[Transcribed page contents]
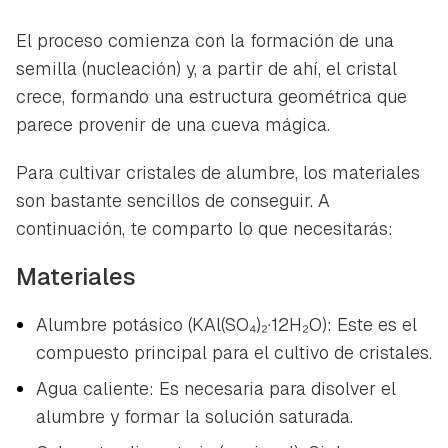
ACEPTAR
INICIAR SESIÓN
CANCELAR
El proceso comienza con la formación de una
semilla
(nucleación) y, a partir de ahí, el cristal
crece, formando una estructura geométrica que
parece provenir de una cueva mágica.
Para cultivar cristales de alumbre, los materiales
son bastante sencillos de conseguir. A
continuación, te comparto lo que necesitarás:
Materiales
Alumbre potásico (KAl(SO₄)₂·12H₂O): Este es el
compuesto principal para el cultivo de cristales.
Agua caliente: Es necesaria para disolver el
alumbre y formar la solución saturada.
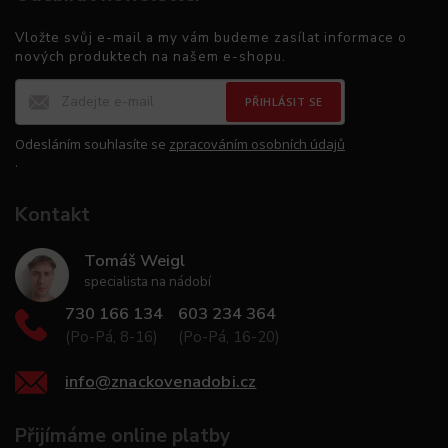
Vložte svůj e-mail a my vám budeme zasílat informace o
nových produktech na našem e-shopu.
PŘIHLÁSIT SE
Odesláním souhlasíte se
zpracováním osobních údajů
.
Kontakt
Tomáš Weigl
specialista na nádobí
730 166 134
603 234 364
(Po-Pá, 8-16)
(Po-Pá, 16-20)
info
@
znackovenadobi.cz
Přijímáme online platby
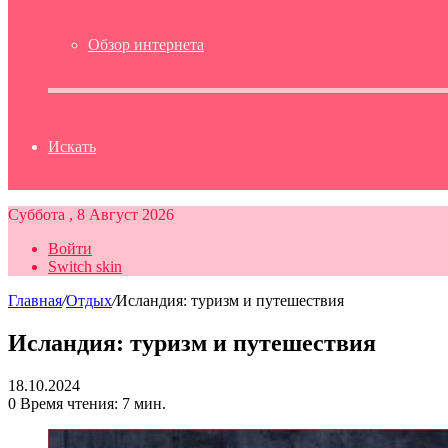
Обзор интернета
Искать
Суббота , 8 Август 2026
Войти
Switch skin
Главная
/
Отдых
/
Исландия: туризм и путешествия
Исландия: туризм и путешествия
18.10.2024
0
Время чтения: 7 мин.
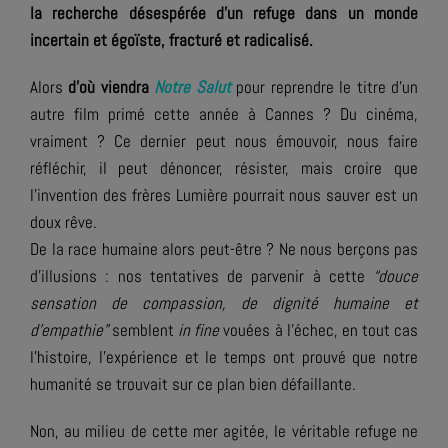
la recherche désespérée d’un refuge dans un monde
incertain et égoïste, fracturé et radicalisé.
Alors
d’où viendra
Notre Salut
pour reprendre le titre d’un
autre film primé cette année à Cannes ? Du cinéma,
vraiment ? Ce dernier peut nous émouvoir, nous faire
réfléchir, il peut dénoncer, résister, mais croire que
l’invention des frères Lumière pourrait nous sauver est un
doux rêve.
De la race humaine alors peut-être ? Ne nous berçons pas
d’illusions : nos tentatives de parvenir à cette
“douce
sensation de compassion, de dignité humaine et
d’empathie”
semblent
in fine
vouées à l’échec, en tout cas
l’histoire, l’expérience et le temps ont prouvé que notre
humanité se trouvait sur ce plan bien défaillante.
Non, au milieu de cette mer agitée, le véritable refuge ne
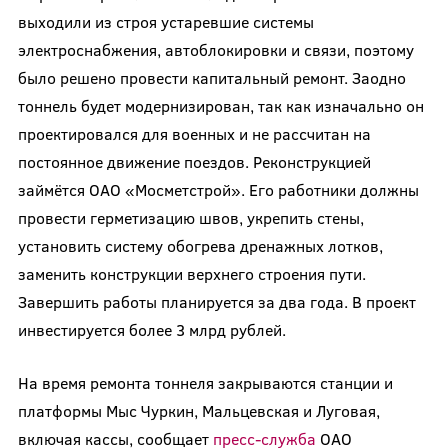
выходили из строя устаревшие системы
электроснабжения, автоблокировки и связи, поэтому
было решено провести капитальный ремонт. Заодно
тоннель будет модернизирован, так как изначально он
проектировался для военных и не рассчитан на
постоянное движение поездов. Реконструкцией
займётся ОАО «Мосметстрой». Его работники должны
провести герметизацию швов, укрепить стены,
установить систему обогрева дренажных лотков,
заменить конструкции верхнего строения пути.
Завершить работы планируется за два года. В проект
инвестируется более 3 млрд рублей.
На время ремонта тоннеля закрываются станции и
платформы Мыс Чуркин, Мальцевская и Луговая,
включая кассы, сообщает
пресс-служба
ОАО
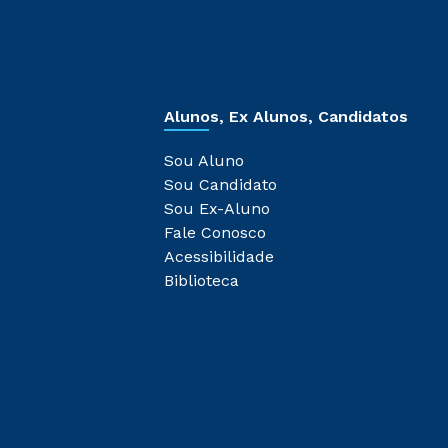
Alunos, Ex Alunos, Candidatos
Sou Aluno
Sou Candidato
Sou Ex-Aluno
Fale Conosco
Acessibilidade
Biblioteca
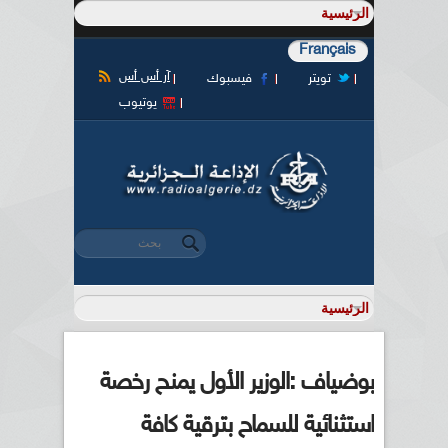
Français
آر أس أس
تويتر
فيسبوك
يوتيوب
‏بحث ‏
استمارة البحث
بوضياف :الوزير الأول يمنح رخصة
استثنائية للسماح بترقية كافة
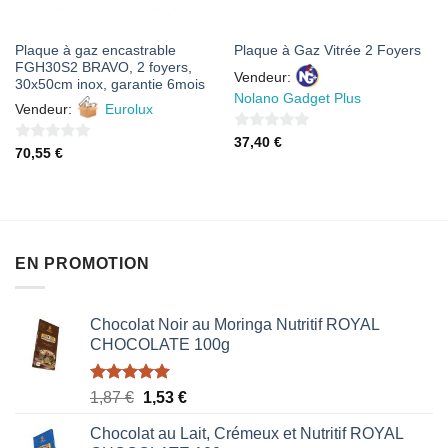
Plaque à gaz encastrable
Plaque à Gaz Vitrée 2 Foyers
FGH30S2 BRAVO, 2 foyers,
Vendeur:
30x50cm inox, garantie 6mois
Nolano Gadget Plus
Vendeur:
Eurolux
0
37,40
€
0
70,55
€
sur
sur
5
5
EN PROMOTION
Chocolat Noir au Moringa Nutritif ROYAL
CHOCOLATE 100g
Note
5.00
Le
Le
1,87
€
1,53
€
sur 5
prix
prix
Chocolat au Lait, Crémeux et Nutritif ROYAL
initial
actuel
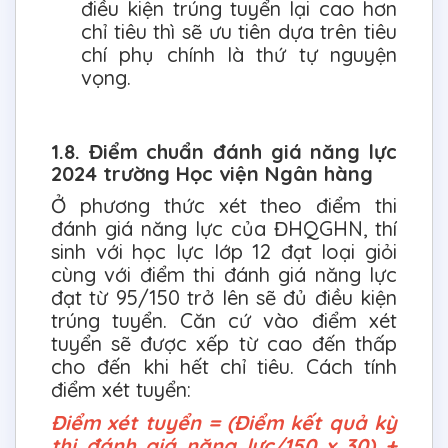
điều kiện trúng tuyển lại cao hơn
chỉ tiêu thì sẽ ưu tiên dựa trên tiêu
chí phụ chính là thứ tự nguyện
vọng.
1.8. Điểm chuẩn đánh giá năng lực
2024 trường Học viện Ngân hàng
Ở phương thức xét theo điểm thi
đánh giá năng lực của ĐHQGHN, thí
sinh với học lực lớp 12 đạt loại giỏi
cùng với điểm thi đánh giá năng lực
đạt từ 95/150 trở lên sẽ đủ điều kiện
trúng tuyển. Căn cứ vào điểm xét
tuyển sẽ được xếp từ cao đến thấp
cho đến khi hết chỉ tiêu. Cách tính
điểm xét tuyển:
Điểm xét tuyển = (Điểm kết quả kỳ
thi đánh giá năng lực/150 x 30) +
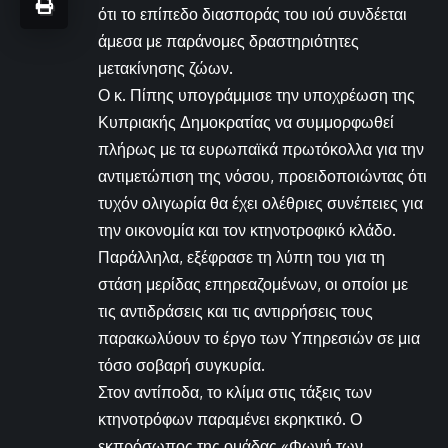
ότι το επίπεδο διασποράς του ιού συνδέεται
άμεσα με παράνομες δραστηριότητες
μετακίνησης ζώων.
Ο κ. Πίπης υπογράμμισε την υποχρέωση της
Κυπριακής Δημοκρατίας να συμμορφωθεί
πλήρως με τα ευρωπαϊκά πρωτόκολλα για την
αντιμετώπιση της νόσου, προειδοποιώντας ότι
τυχόν ολιγωρία θα έχει ολέθριες συνέπειες για
την οικονομία και τον κτηνοτροφικό κλάδο.
Παράλληλα, εξέφρασε τη λύπη του για τη
στάση μερίδας επηρεαζομένων, οι οποίοι με
τις αντιδράσεις και τις αντιρρήσεις τους
παρακωλύουν το έργο των Υπηρεσιών σε μια
τόσο σοβαρή συγκυρία.
Στον αντίποδα, το κλίμα στις τάξεις των
κτηνοτρόφων παραμένει εκρηκτικό. Ο
εκπρόσωπος της ομάδας «Φωνή των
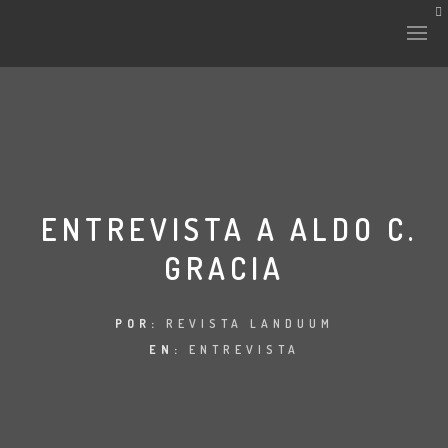
ENTREVISTA A ALDO C.
GRACIA
POR:
REVISTA LANDUUM
EN:
ENTREVISTA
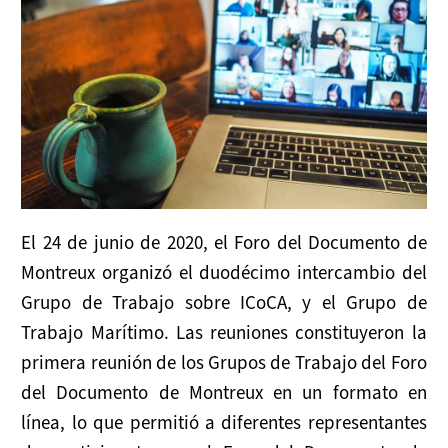
Grupo De Trabajo Marítimo
Sesiones Plenarias
Secretaría
SERVICIOS PARA LOS ESTADOS
Promoción
El 24 de junio de 2020, el Foro del Documento de
Aplicación
Montreux organizó el duodécimo intercambio del
Grupo de Trabajo sobre ICoCA, y el Grupo de
Apoyo
Trabajo Marítimo. Las reuniones constituyeron la
primera reunión de los Grupos de Trabajo del Foro
APOYA EL DOCUMENTO DE MONTREUX
del Documento de Montreux en un formato en
Cómo Participar
línea, lo que permitió a diferentes representantes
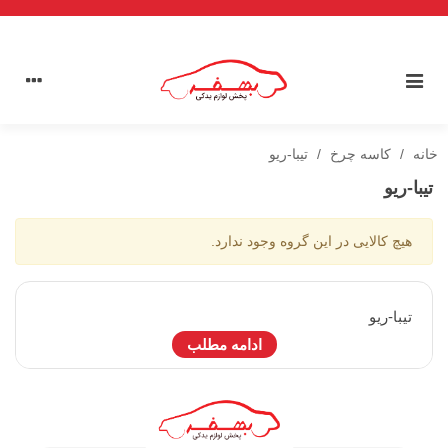
خانه
/
کاسه چرخ
/
تیبا-ریو
تیبا-ریو
هیچ کالایی در این گروه وجود ندارد.
تيبا-ريو
ادامه مطلب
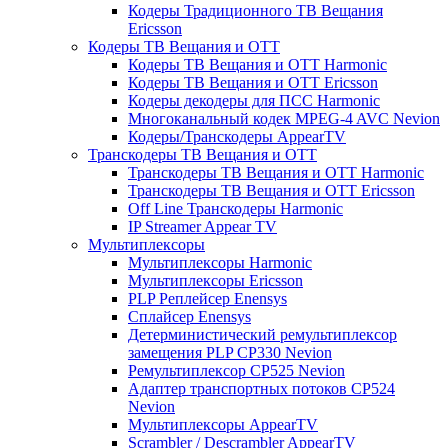
Кодеры Традиционного ТВ Вещания
Ericsson
Кодеры ТВ Вещания и ОТТ
Кодеры ТВ Вещания и ОТТ Harmonic
Кодеры ТВ Вещания и ОТТ Ericsson
Кодеры декодеры для ПСС Harmonic
Многоканальный кодек MPEG-4 AVC Nevion
Кодеры/Транскодеры AppearTV
Транскодеры ТВ Вещания и ОТТ
Транскодеры ТВ Вещания и ОТТ Harmonic
Транскодеры ТВ Вещания и ОТТ Ericsson
Off Line Транскодеры Harmonic
IP Streamer Appear TV
Мультиплексоры
Мультиплексоры Harmonic
Мультиплексоры Ericsson
PLP Реплейсер Enensys
Сплайсер Enensys
Детерминистический ремультиплексор
замещения PLP CP330 Nevion
Ремультиплексор CP525 Nevion
Адаптер транспортных потоков CP524
Nevion
Мультиплексоры AppearTV
Scrambler / Descrambler AppearTV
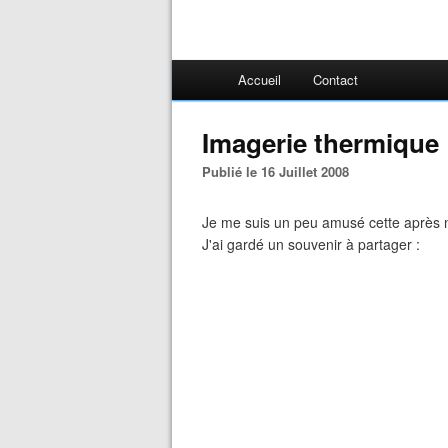
Accueil
Contact
Imagerie thermique
Publié le 16 Juillet 2008
Je me suis un peu amusé cette après m
J'ai gardé un souvenir à partager :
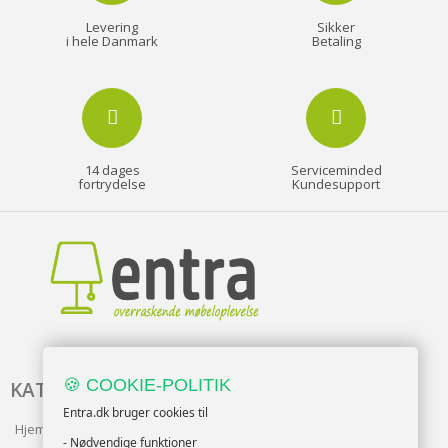
Levering
Sikker
i hele Danmark
Betaling
14 dages
Serviceminded
fortrydelse
Kundesupport
🍪 COOKIE-POLITIK
KATALOG
Entra.dk bruger cookies til
Hjem & Have
- Nødvendige funktioner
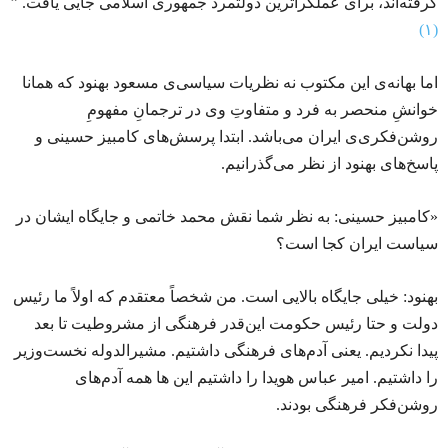
گرفته‌‌اند، برای عملگراترین دولتمرد جمهوری اسلامی جایی یافت. ”
(۱)
اما بهانه‌ی این مکتوب نه نظریات سیاسی‌ی مسعود بهنود که همانا
خوانشِ منحصر به فرد و متفاوتِ وی در ترجمانِ مفهومِ
روشن‌فکری‌ی ایران می‌باشد. ابتدا پرسش‌های کامبیز حسینی و
پاسخ‌های بهنود از نظر می‌گذرانیم.
«کامبیز حسینی: به نظر شما نقش محمد خاتمی و جایگاه ایشان در
سیاست ایران کجا است؟
بهنود: خیلی جایگاه بالایی‌‌ است. من شخصاً معتقدم که اولاً ما رئیس
دولت و حتا رئیس حکومت این‌قدر فرهنگی از مشروطیت تا بعد
پیدا نکردیم. یعنی آدم‌های فرهنگی داشتیم. مشیرالدوله نخست‌وزیر
را داشتیم. امیر عباس هویدا را داشتیم این ها همه آدم‌های
روشن‌فکر فرهنگی بودند.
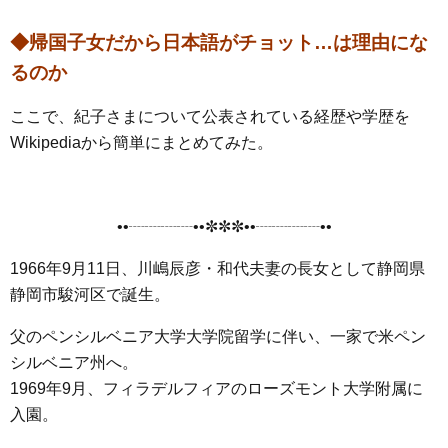
◆帰国子女だから日本語がチョット…は理由にな
るのか
ここで、紀子さまについて公表されている経歴や学歴を
Wikipediaから簡単にまとめてみた。
••┈┈┈┈••✼✼✼••┈┈┈┈••
1966年9月11日、川嶋辰彦・和代夫妻の長女として静岡県
静岡市駿河区で誕生。
父のペンシルベニア大学大学院留学に伴い、一家で米ペン
シルベニア州へ。
1969年9月、フィラデルフィアのローズモント大学附属に
入園。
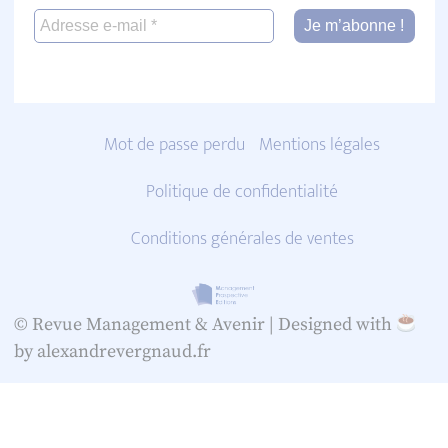
Mot de passe perdu
Mentions légales
Politique de confidentialité
Conditions générales de ventes
© Revue Management & Avenir |
Designed with
by alexandrevergnaud.fr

EXERCISE PROMPT: Copy the entries word for word, starting at the very beginning and ending at the line that contains "compuesto principal para". Leave the pictures out.

EXERCISE RESPONSE:
ACEPTAR
INICIAR SESIÓN
CANCELAR
El proceso comienza con la formación de una
semilla
(nucleación) y, a partir de ahí, el cristal
crece, formando una estructura geométrica que
parece provenir de una cueva mágica.
Para cultivar cristales de alumbre, los materiales
son bastante sencillos de conseguir. A
continuación, te comparto lo que necesitarás:
Materiales
Alumbre potásico (KAl(SO₄)₂·12H₂O): Este es el
compuesto principal para el cultivo de cristales.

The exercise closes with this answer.